Product Manager, Cloud Speech

With the rise of digital assistants and conversational interfaces, people have grown accustomed to hearing and speaking to synthetic voices. But how do these voices sound and how do they reflect on your brand? It's important for all companies to build a strong identity and brand association with their conversational AI systems and this starts with the synthetic voice.

That’s why we are excited to announce the general availability of Custom Voice in our Cloud Text-to-Speech (TTS) API, a new feature that lets you train custom voice models with your own audio recordings to create unique experiences.

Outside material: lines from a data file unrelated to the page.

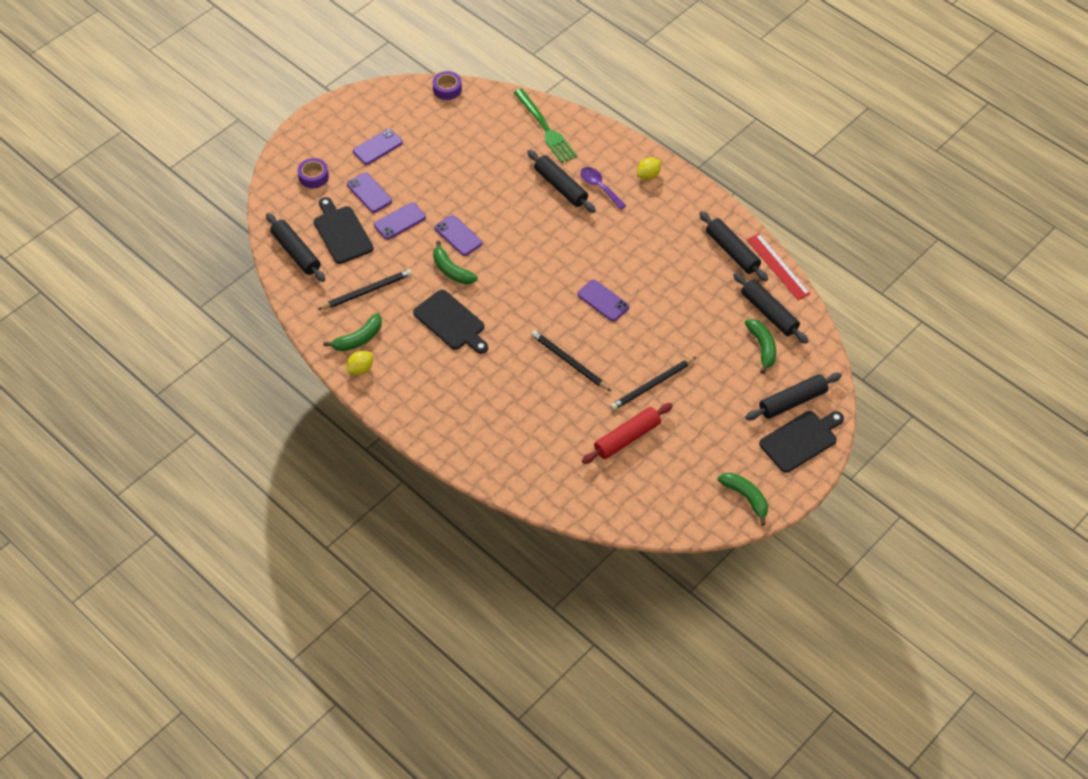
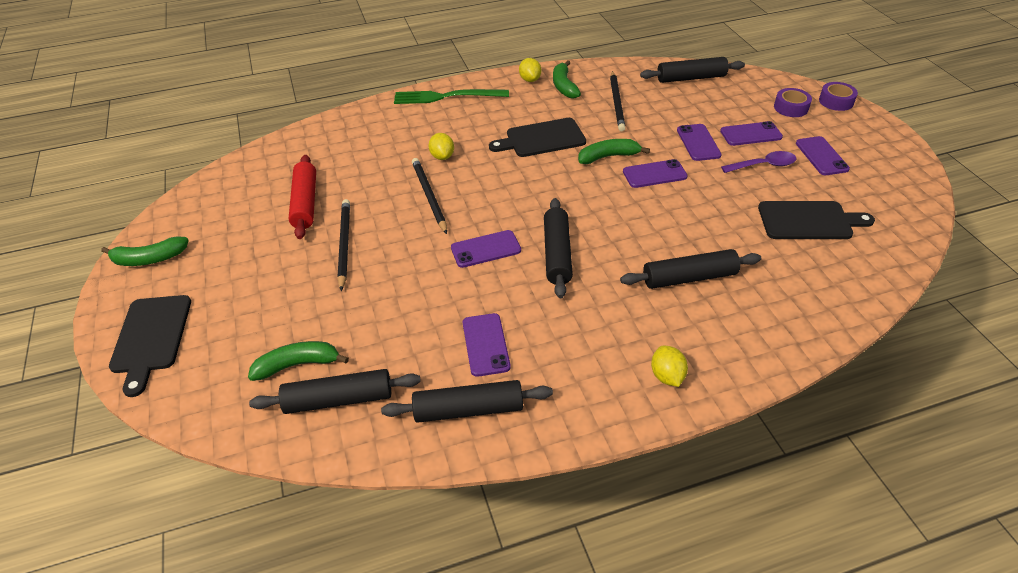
camera: 120 degrees right, 10 degrees down
black cutting board [314,197,374,264] -> black cutting board moved to [758,201,875,239]
purple tape [433,71,462,100] -> purple tape moved to [819,82,858,111]
green fork [513,89,577,163] -> green fork moved to [394,89,509,104]
black pencil [531,330,611,391] -> black pencil turned 90 degrees counterclockwise [412,158,447,234]
purple spoon [580,167,627,210] -> purple spoon moved to [721,151,797,173]
green banana [745,319,776,374] -> green banana turned 150 degrees clockwise [248,341,349,381]
black rolling pin [746,373,842,420] -> black rolling pin moved to [544,198,573,298]
red ruler [747,233,811,300] -> none
none -> yellow lemon [428,133,454,160]
none -> purple phone [463,313,511,377]

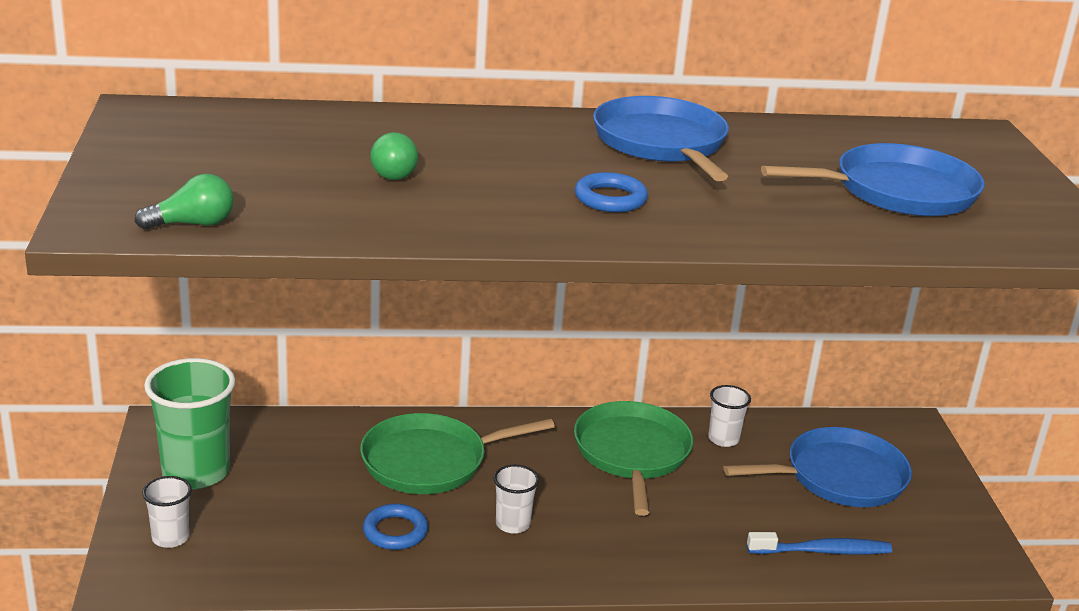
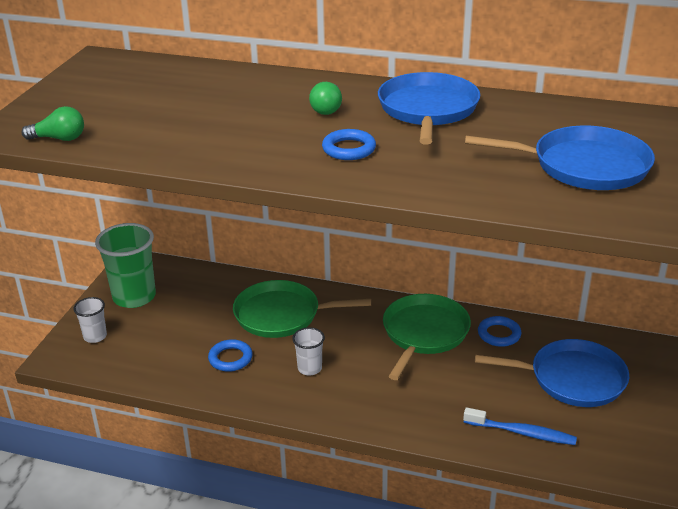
camera: 25 degrees right, 5 degrees up
green light bulb [370,132,418,180] -> green light bulb moved to [309,82,342,115]
white cup [708,385,751,447] -> blue ring [478,316,521,347]

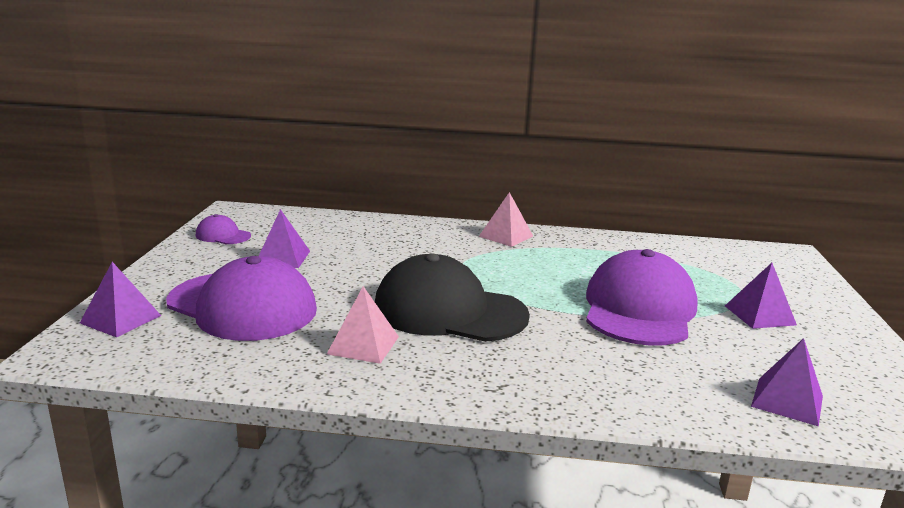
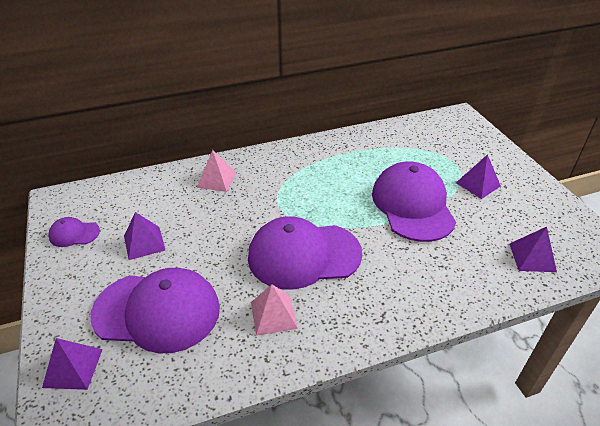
camera: 25 degrees left, 20 degrees up
black cap [375,253,530,342] -> purple cap [248,216,362,289]
pink pyramid [479,192,533,247] -> pink pyramid moved to [197,150,236,192]

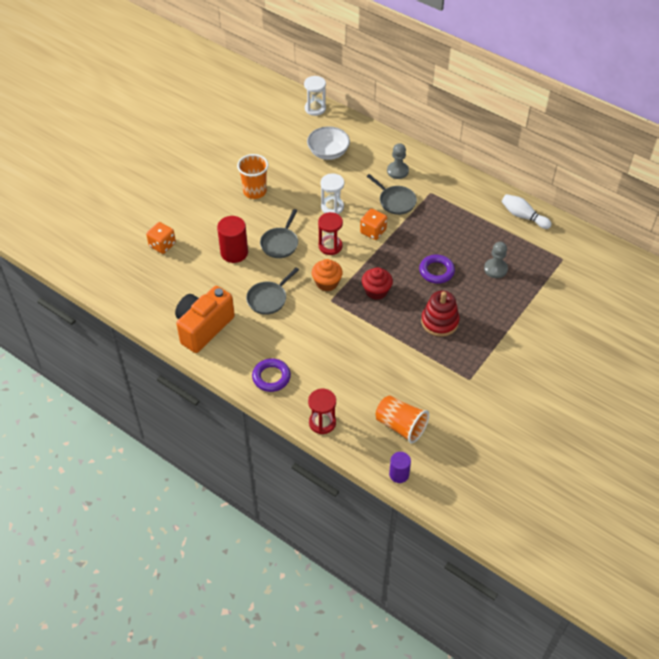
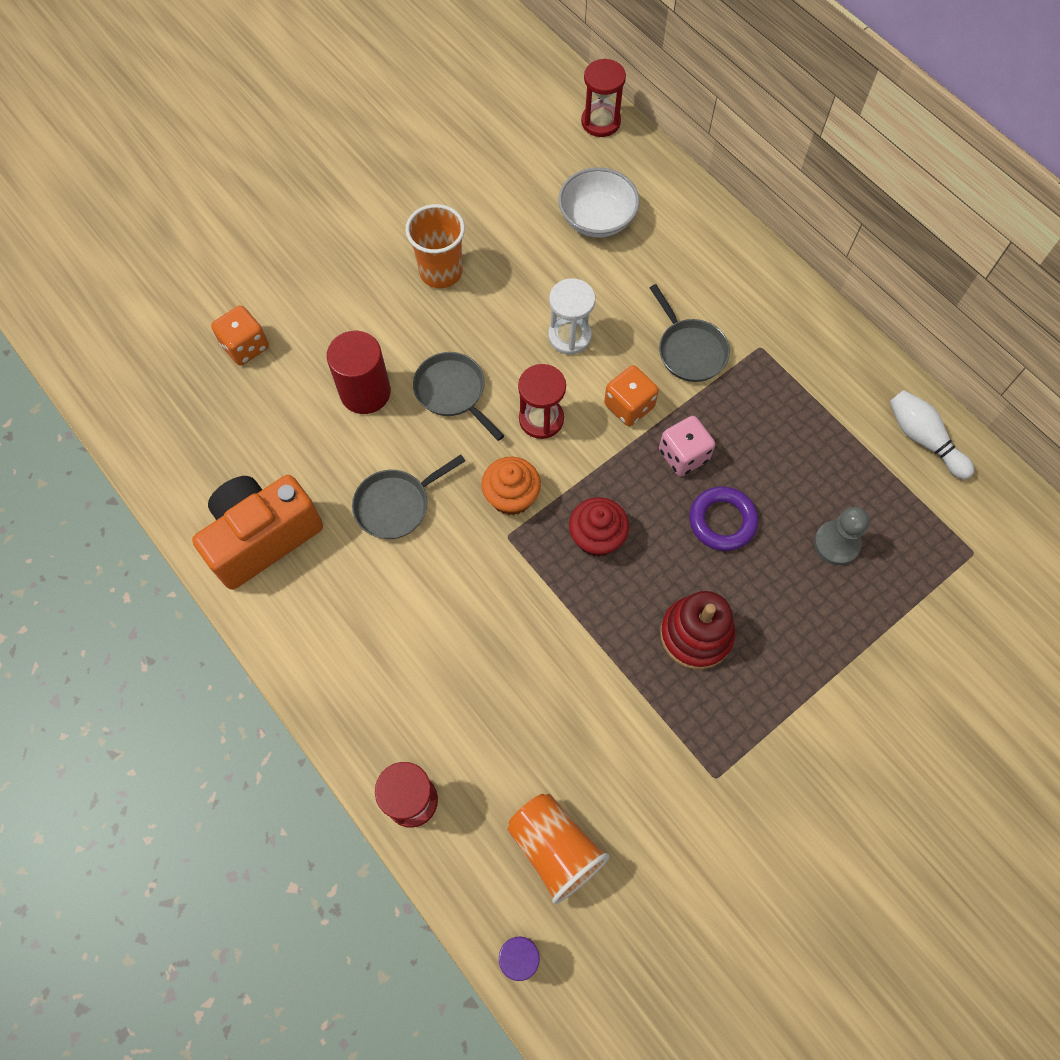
camera: 15 degrees right, 15 degrees up
purple ring [252,358,291,392] -> none
grey pan [260,209,298,258] -> grey pan turned 105 degrees clockwise [413,352,504,441]
white hourglass [304,76,326,116] -> red hourglass [581,59,626,137]
grey pawn [387,143,409,179] -> none
none -> pink dice [659,416,715,476]

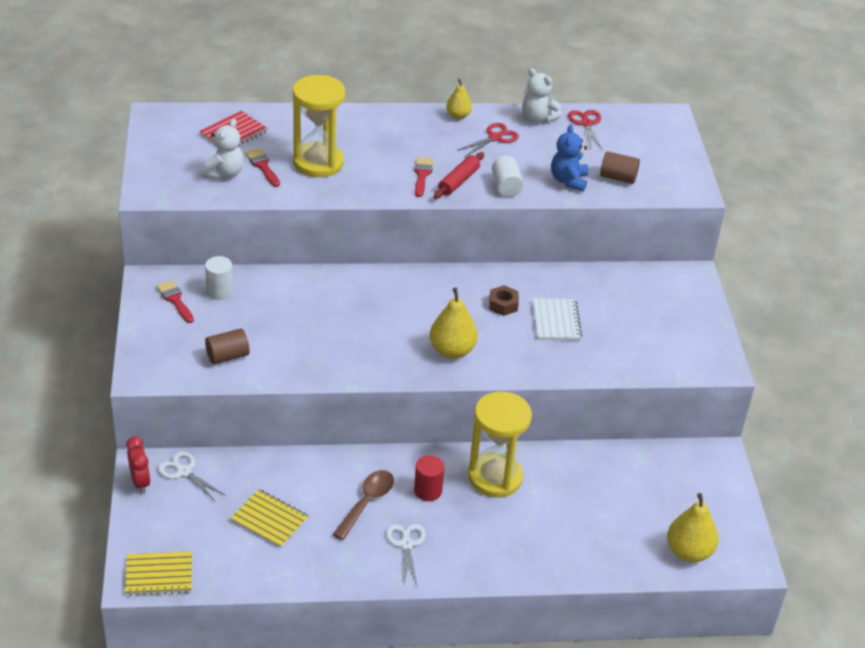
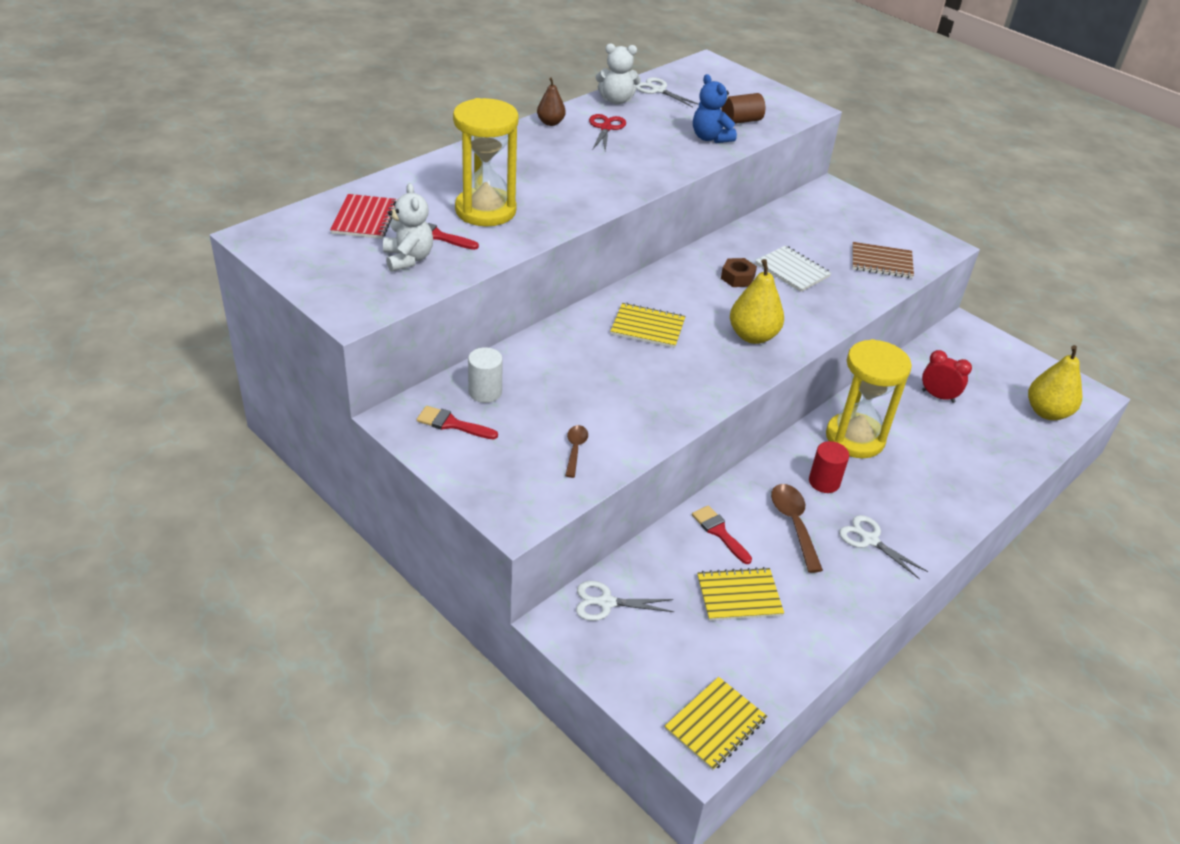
camera: 40 degrees left, 0 degrees up
red clock [126,436,151,494] -> red clock moved to [922,350,972,403]
brown cylinder [205,328,250,364] -> brown spoon [565,425,588,478]
red brush [414,157,434,197] -> red brush moved to [692,505,752,564]
red rolling pin [434,152,484,199] -> none
yellow pear [446,79,472,119] -> brown pear [537,77,566,126]
white cylinder [492,156,524,197] -> none
red scissors [568,110,602,149] -> white scissors [636,77,699,108]
none -> yellow notebook [610,303,686,348]
none -> brown notebook [852,242,914,278]

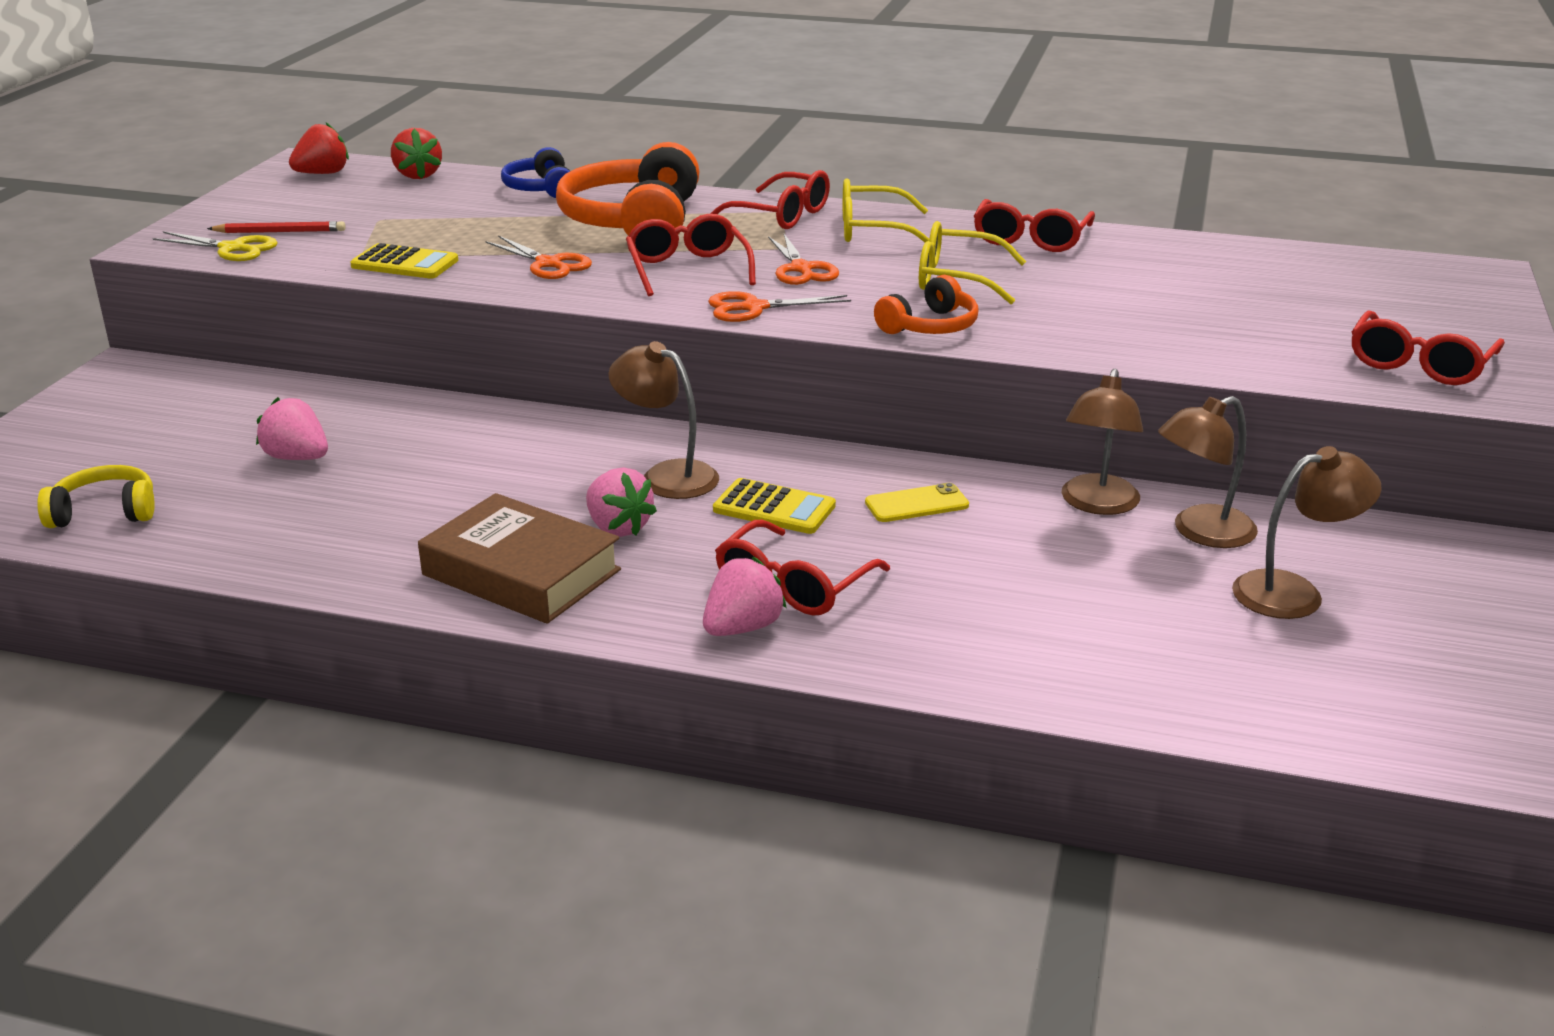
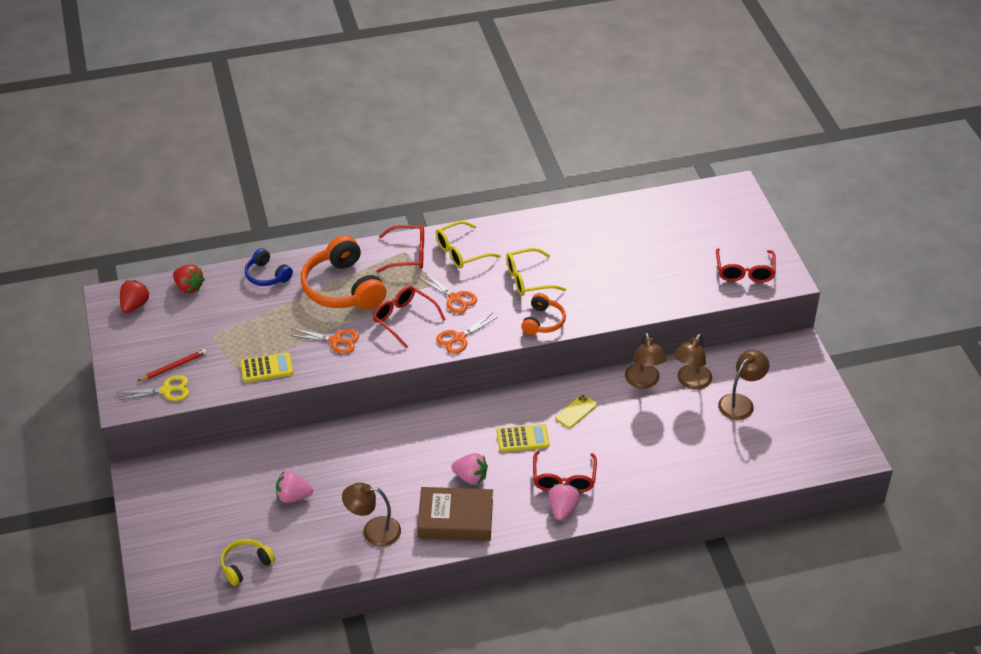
camera: 30 degrees left, 15 degrees up
brown lamp [608,341,719,499] -> brown lamp moved to [342,483,401,547]
red glasses [974,199,1095,252] -> none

For businesses looking to build a strong brand identity, establishing a unique voice can help turn mobile app interactions or customer service based on interactive voice responses (IVR) into differentiated customer experiences. Our TTS API has included a speech synthesis service with a static list of voices for some time, but now, with Custom Voice, moving beyond these predefined options is easier than ever.

Custom Voice lets you simply submit your audio recordings to get access to the new voice directly in the TTS API. Custom Voice TTS includes guidance on the audio requirements to help make sure you generate a high quality custom TTS voice model. Once this new model is trained, all you have to do to start using the newly trained voice is reference the model ID in your calls to the Cloud TTS API.

At Google, we are committed to building safe and accountable AI products, not only because it’s the right thing to do, but because it is a critical step in ensuring successful use in production. As part of Google Cloud’s Responsible AI governance process, we conducted a deep ethical evaluation of Custom Voice TTS, and its relation to synthetic media, in order to surface and mitigate potential harms that it may create. If you are interested in Custom Voice TTS, there is a review process to help ensure each use case is aligned with our AI Principles and adequate voice actor consent is given.

Additionally, to verify that voice actors are actually the ones producing the audio, you will need to submit an audio file producing a sentence that Google Cloud chooses (for example: “I agree that my voice will be used to create a synthetic custom Text-to-Speech voice).

We’re looking forward to seeing this API help businesses solve problems in an easy, fast, and scalable way. TTS Custom Voice is now GA in these languages:

English (US)
English (AU)
English (UK)
Spanish (US)
Spanish (Spain)
French (France)
French (Canada)
Italian (Italy)
German (Germany)
Portugues (Brazil)
Japanese (Japan)

We plan to continue expanding this lineup in order to meet your needs. Ready to try for yourself? Contact your seller to get started on your use case evaluation today!

AI & Machine Learning

Unveiling a new visual user interface for Google Cloud’s Speech-to-Text API

Developers can more leverage Google Cloud’s Speech-to-Text API in Google Cloud Console’s visual interface.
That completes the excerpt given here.